Alica Arvay

Alica Árvay was born in the region characterised by extreme volatility in power as Churchill noted when he was a war correspondent. She was born on the left side of the Danube in a town in East-Central Europe that has been split by the river and history in Komárno/Komárom. At the time the town was in Czechoslovakia. Things could change even if one does not move anywhere. So ancestors who were born in the same place found themselves Slovak or Hungarian citizens as the tide changed although they had no desire for adventure, history was capricious enough to give them the taste of changing fortunes.

Archaeological findings show that the town could trace back its origins to the Neolithic, Eneolithic period, the Bronze Age. There seems to be evidence that Celts settled in the area towards the end of the 1st Century BC. The town's fortress played a crucial role in protecting the region against the Turks and later in the Hungarian revolution of 1848. Then it was the last remaining bastion of the Hungarian resistance against the Austrians until 1849.
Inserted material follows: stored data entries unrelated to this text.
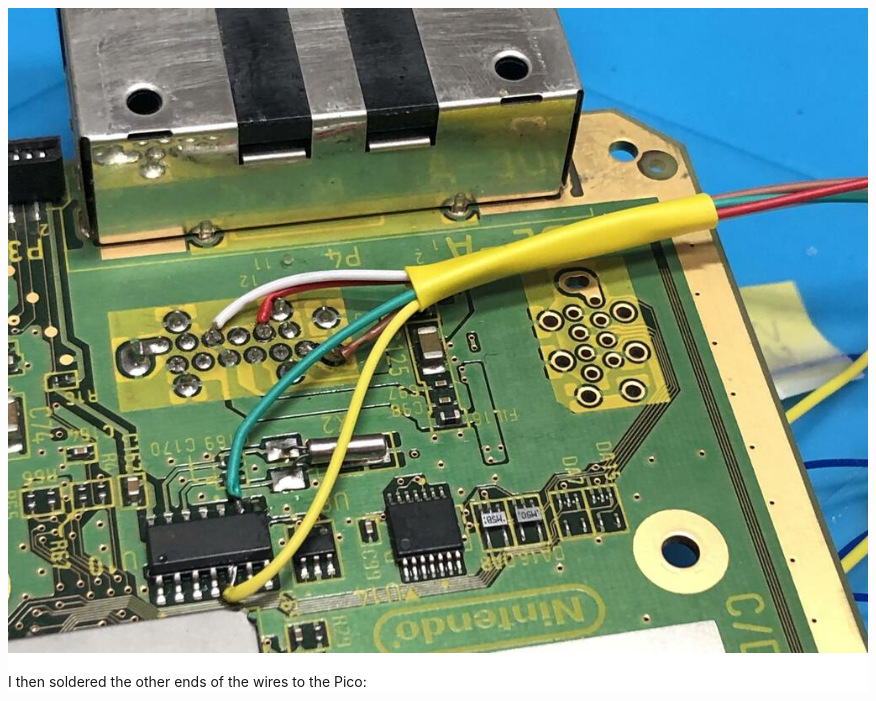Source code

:![](/assets/images/gamecube-picoboot/IMG_7127.jpg)

I then soldered the other ends of the wires to the Pico:
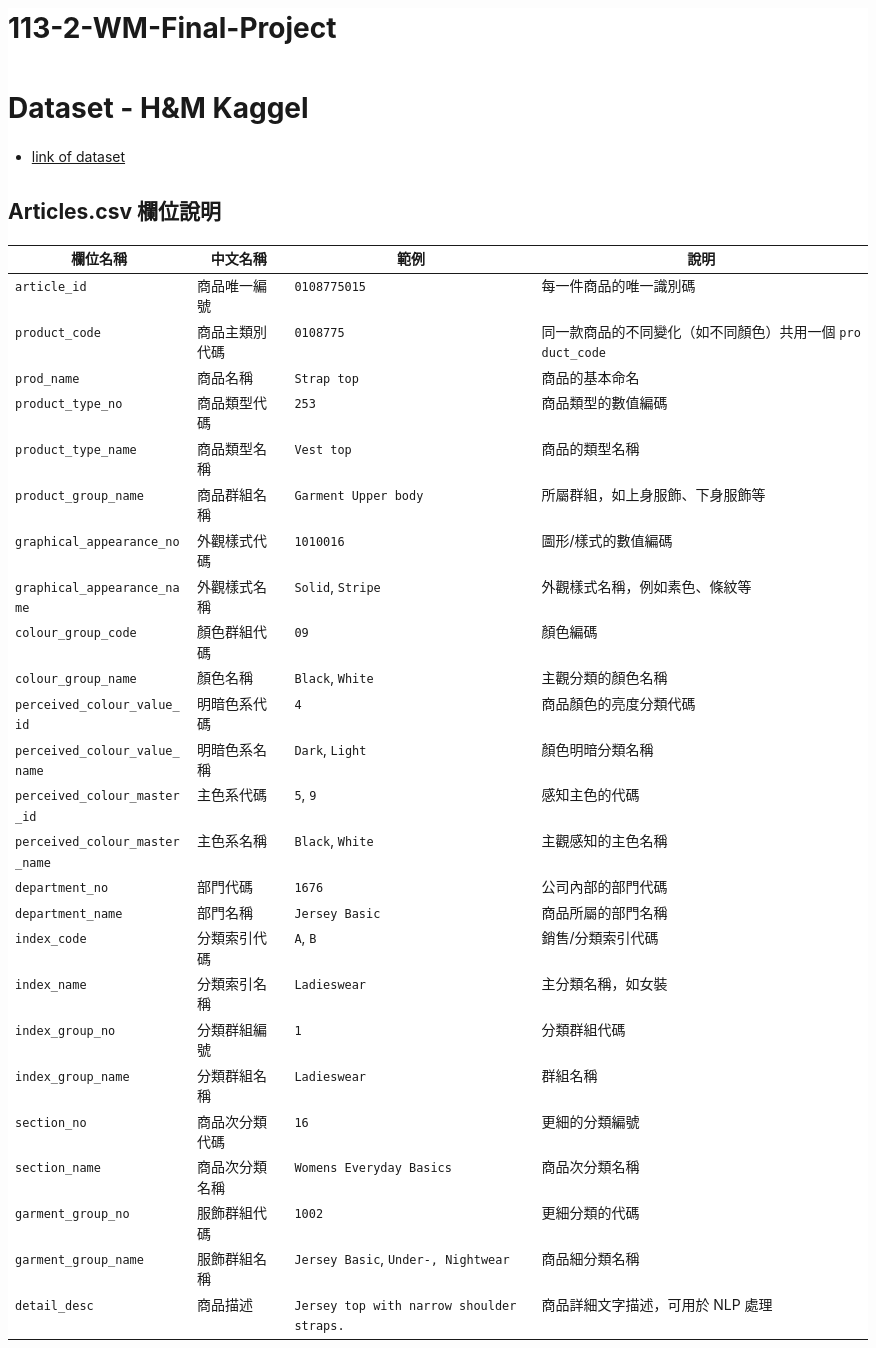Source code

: # 113-2-WM-Final-Project

# Dataset - H&M Kaggel
- [link of dataset](https://www.kaggle.com/competitions/h-and-m-personalized-fashion-recommendations/data
)

## Articles.csv 欄位說明

| 欄位名稱 | 中文名稱 | 範例 | 說明 |
|----------|-----------|------|------|
| `article_id` | 商品唯一編號 | `0108775015` | 每一件商品的唯一識別碼 |
| `product_code` | 商品主類別代碼 | `0108775` | 同一款商品的不同變化（如不同顏色）共用一個 `product_code` |
| `prod_name` | 商品名稱 | `Strap top` | 商品的基本命名 |
| `product_type_no` | 商品類型代碼 | `253` | 商品類型的數值編碼 |
| `product_type_name` | 商品類型名稱 | `Vest top` | 商品的類型名稱 |
| `product_group_name` | 商品群組名稱 | `Garment Upper body` | 所屬群組，如上身服飾、下身服飾等 |
| `graphical_appearance_no` | 外觀樣式代碼 | `1010016` | 圖形/樣式的數值編碼 |
| `graphical_appearance_name` | 外觀樣式名稱 | `Solid`, `Stripe` | 外觀樣式名稱，例如素色、條紋等 |
| `colour_group_code` | 顏色群組代碼 | `09` | 顏色編碼 |
| `colour_group_name` | 顏色名稱 | `Black`, `White` | 主觀分類的顏色名稱 |
| `perceived_colour_value_id` | 明暗色系代碼 | `4` | 商品顏色的亮度分類代碼 |
| `perceived_colour_value_name` | 明暗色系名稱 | `Dark`, `Light` | 顏色明暗分類名稱 |
| `perceived_colour_master_id` | 主色系代碼 | `5`, `9` | 感知主色的代碼 |
| `perceived_colour_master_name` | 主色系名稱 | `Black`, `White` | 主觀感知的主色名稱 |
| `department_no` | 部門代碼 | `1676` | 公司內部的部門代碼 |
| `department_name` | 部門名稱 | `Jersey Basic` | 商品所屬的部門名稱 |
| `index_code` | 分類索引代碼 | `A`, `B` | 銷售/分類索引代碼 |
| `index_name` | 分類索引名稱 | `Ladieswear` | 主分類名稱，如女裝 |
| `index_group_no` | 分類群組編號 | `1` | 分類群組代碼 |
| `index_group_name` | 分類群組名稱 | `Ladieswear` | 群組名稱 |
| `section_no` | 商品次分類代碼 | `16` | 更細的分類編號 |
| `section_name` | 商品次分類名稱 | `Womens Everyday Basics` | 商品次分類名稱 |
| `garment_group_no` | 服飾群組代碼 | `1002` | 更細分類的代碼 |
| `garment_group_name` | 服飾群組名稱 | `Jersey Basic`, `Under-, Nightwear` | 商品細分類名稱 |
| `detail_desc` | 商品描述 | `Jersey top with narrow shoulder straps.` | 商品詳細文字描述，可用於 NLP 處理 |
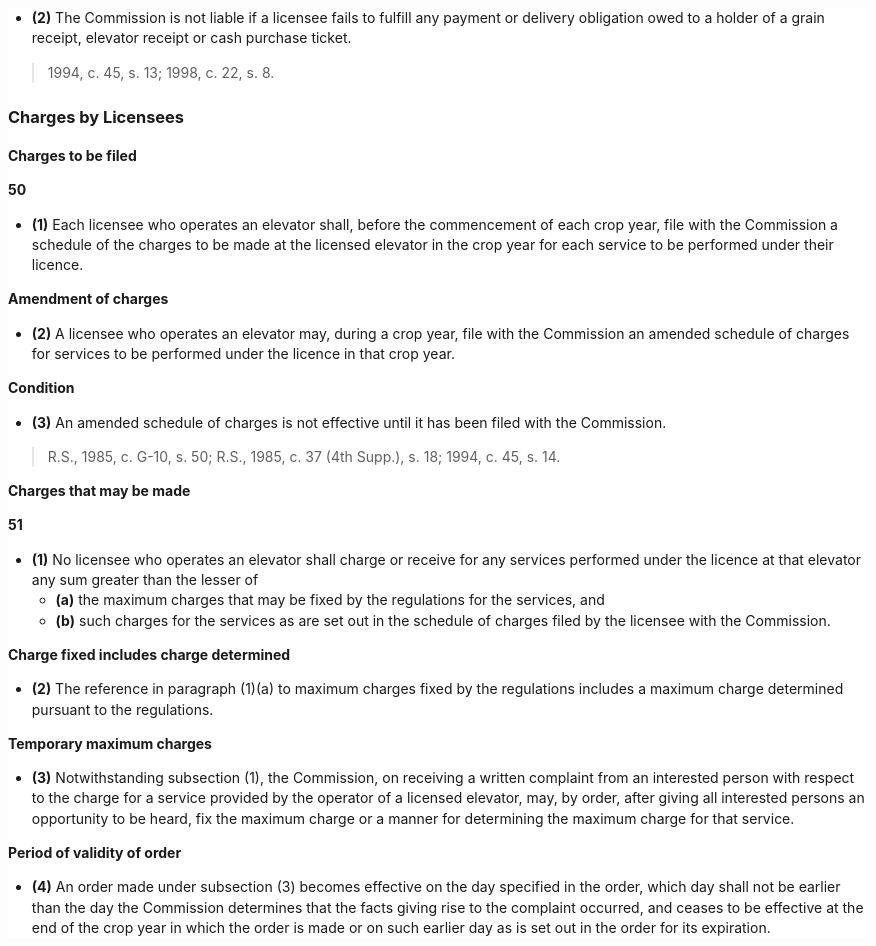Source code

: - **(2)** The Commission is not liable if a licensee fails to fulfill any payment or delivery obligation owed to a holder of a grain receipt, elevator receipt or cash purchase ticket.
> 1994, c. 45, s. 13; 1998, c. 22, s. 8.





### Charges by Licensees



**Charges to be filed**

**50** 

- **(1)** Each licensee who operates an elevator shall, before the commencement of each crop year, file with the Commission a schedule of the charges to be made at the licensed elevator in the crop year for each service to be performed under their licence.

**Amendment of charges**

- **(2)** A licensee who operates an elevator may, during a crop year, file with the Commission an amended schedule of charges for services to be performed under the licence in that crop year.

**Condition**

- **(3)** An amended schedule of charges is not effective until it has been filed with the Commission.
> R.S., 1985, c. G-10, s. 50; R.S., 1985, c. 37 (4th Supp.), s. 18; 1994, c. 45, s. 14.





**Charges that may be made**

**51** 

- **(1)** No licensee who operates an elevator shall charge or receive for any services performed under the licence at that elevator any sum greater than the lesser of
	- **(a)** the maximum charges that may be fixed by the regulations for the services, and
	- **(b)** such charges for the services as are set out in the schedule of charges filed by the licensee with the Commission.

**Charge fixed includes charge determined**

- **(2)** The reference in paragraph (1)(a) to maximum charges fixed by the regulations includes a maximum charge determined pursuant to the regulations.

**Temporary maximum charges**

- **(3)** Notwithstanding subsection (1), the Commission, on receiving a written complaint from an interested person with respect to the charge for a service provided by the operator of a licensed elevator, may, by order, after giving all interested persons an opportunity to be heard, fix the maximum charge or a manner for determining the maximum charge for that service.

**Period of validity of order**

- **(4)** An order made under subsection (3) becomes effective on the day specified in the order, which day shall not be earlier than the day the Commission determines that the facts giving rise to the complaint occurred, and ceases to be effective at the end of the crop year in which the order is made or on such earlier day as is set out in the order for its expiration.
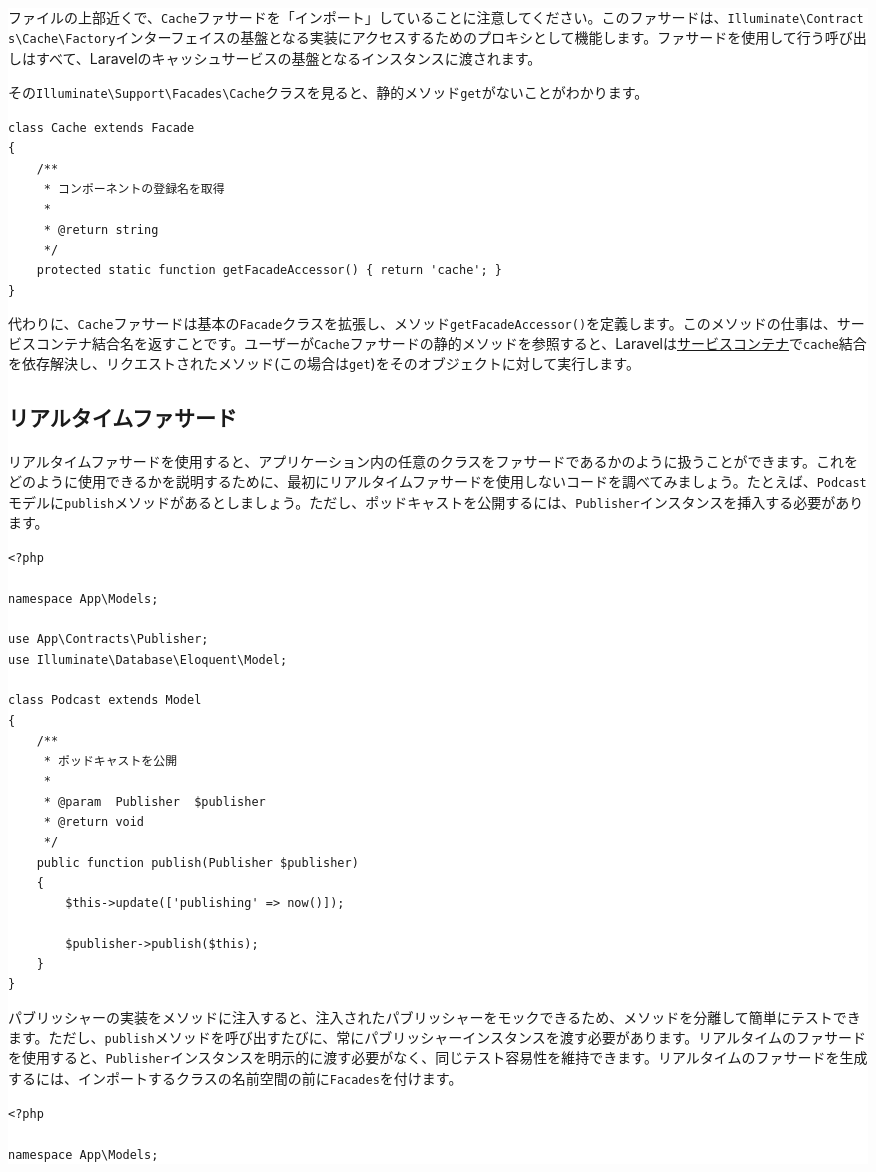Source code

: ファイルの上部近くで、`Cache`ファサードを「インポート」していることに注意してください。このファサードは、`Illuminate\Contracts\Cache\Factory`インターフェイスの基盤となる実装にアクセスするためのプロキシとして機能します。ファサードを使用して行う呼び出しはすべて、Laravelのキャッシュサービスの基盤となるインスタンスに渡されます。

その`Illuminate\Support\Facades\Cache`クラスを見ると、静的メソッド`get`がないことがわかります。

    class Cache extends Facade
    {
        /**
         * コンポーネントの登録名を取得
         *
         * @return string
         */
        protected static function getFacadeAccessor() { return 'cache'; }
    }

代わりに、`Cache`ファサードは基本の`Facade`クラスを拡張し、メソッド`getFacadeAccessor()`を定義します。このメソッドの仕事は、サービスコンテナ結合名を返すことです。ユーザーが`Cache`ファサードの静的メソッドを参照すると、Laravelは[サービスコンテナ](/docs/{{version}}/container)で`cache`結合を依存解決し、リクエストされたメソッド(この場合は`get`)をそのオブジェクトに対して実行します。

<a name="real-time-facades"></a>
## リアルタイムファサード

リアルタイムファサードを使用すると、アプリケーション内の任意のクラスをファサードであるかのように扱うことができます。これをどのように使用できるかを説明するために、最初にリアルタイムファサードを使用しないコードを調べてみましょう。たとえば、`Podcast`モデルに`publish`メソッドがあるとしましょう。ただし、ポッドキャストを公開するには、`Publisher`インスタンスを挿入する必要があります。

    <?php

    namespace App\Models;

    use App\Contracts\Publisher;
    use Illuminate\Database\Eloquent\Model;

    class Podcast extends Model
    {
        /**
         * ポッドキャストを公開
         *
         * @param  Publisher  $publisher
         * @return void
         */
        public function publish(Publisher $publisher)
        {
            $this->update(['publishing' => now()]);

            $publisher->publish($this);
        }
    }

パブリッシャーの実装をメソッドに注入すると、注入されたパブリッシャーをモックできるため、メソッドを分離して簡単にテストできます。ただし、`publish`メソッドを呼び出すたびに、常にパブリッシャーインスタンスを渡す必要があります。リアルタイムのファサードを使用すると、`Publisher`インスタンスを明示的に渡す必要がなく、同じテスト容易性を維持できます。リアルタイムのファサードを生成するには、インポートするクラスの名前空間の前に`Facades`を付けます。

    <?php

    namespace App\Models;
This historically important town, trade route and military centre kept getting affluent and demolished every forty years. Split by a bridge over the Danube, just like its big sister, the Hungarian capital, Budapest, it preserved its traditions and has an interesting readiness to adapt to new influences. Its vital forces and zest have remained intact. It should have been named Phoenix situated in a magical region where unknown forces keep reshaping every single being. A giant is sitting and working on his pottery with furious energy, clay marks cover every surface.

Predominantly the town used to be inhabited by the Hungarian majority, although its culture always has been diverse and most people spoke three-four languages as it helped trade: Hungarian, Slovak, German, and they used Latin—as the language of education has remained Latin for a long time in the region especially when it came to law and contracts.

Living in the knowledge of 'all are one' and not forgetting her temporary origins (was it in Eastern Europe?, it could be any other region and continent in the world, still very small and dear, also is it not true that every reader is a daughter or son of José Arcadio Buendia, trapped in a magical time and magical places of constructed origins?), ultimately, she thinks we are God's children and this globe is meant to be a welcoming home for all of us (it is a shame we are turning in an uninhabitable swamp for all), Alica Arvay found her safe harbour in Sevenoaks and takes pride in being a true Sennockian. It is a perfect 'timeless' place for work where once John Donne, the vicar lived and wrote, 'Death do not be proud...', not to mention Knole House, Vita Sackville and the line that would connect the dots between her and Virginia Woolf. Instead of wanting all, she wanted very little: stability where she can work in peace.

She has been writing from an early age winning national competitions. She authored two books, collections of literary fiction short stories and contributed to three anthologies. She is yet to fulfil the promise of her talent but she continues to justify the faith of some of her ardent believers. One thing is for sure, she is a true Buendia who stands firmly, with both feet—on the clouds.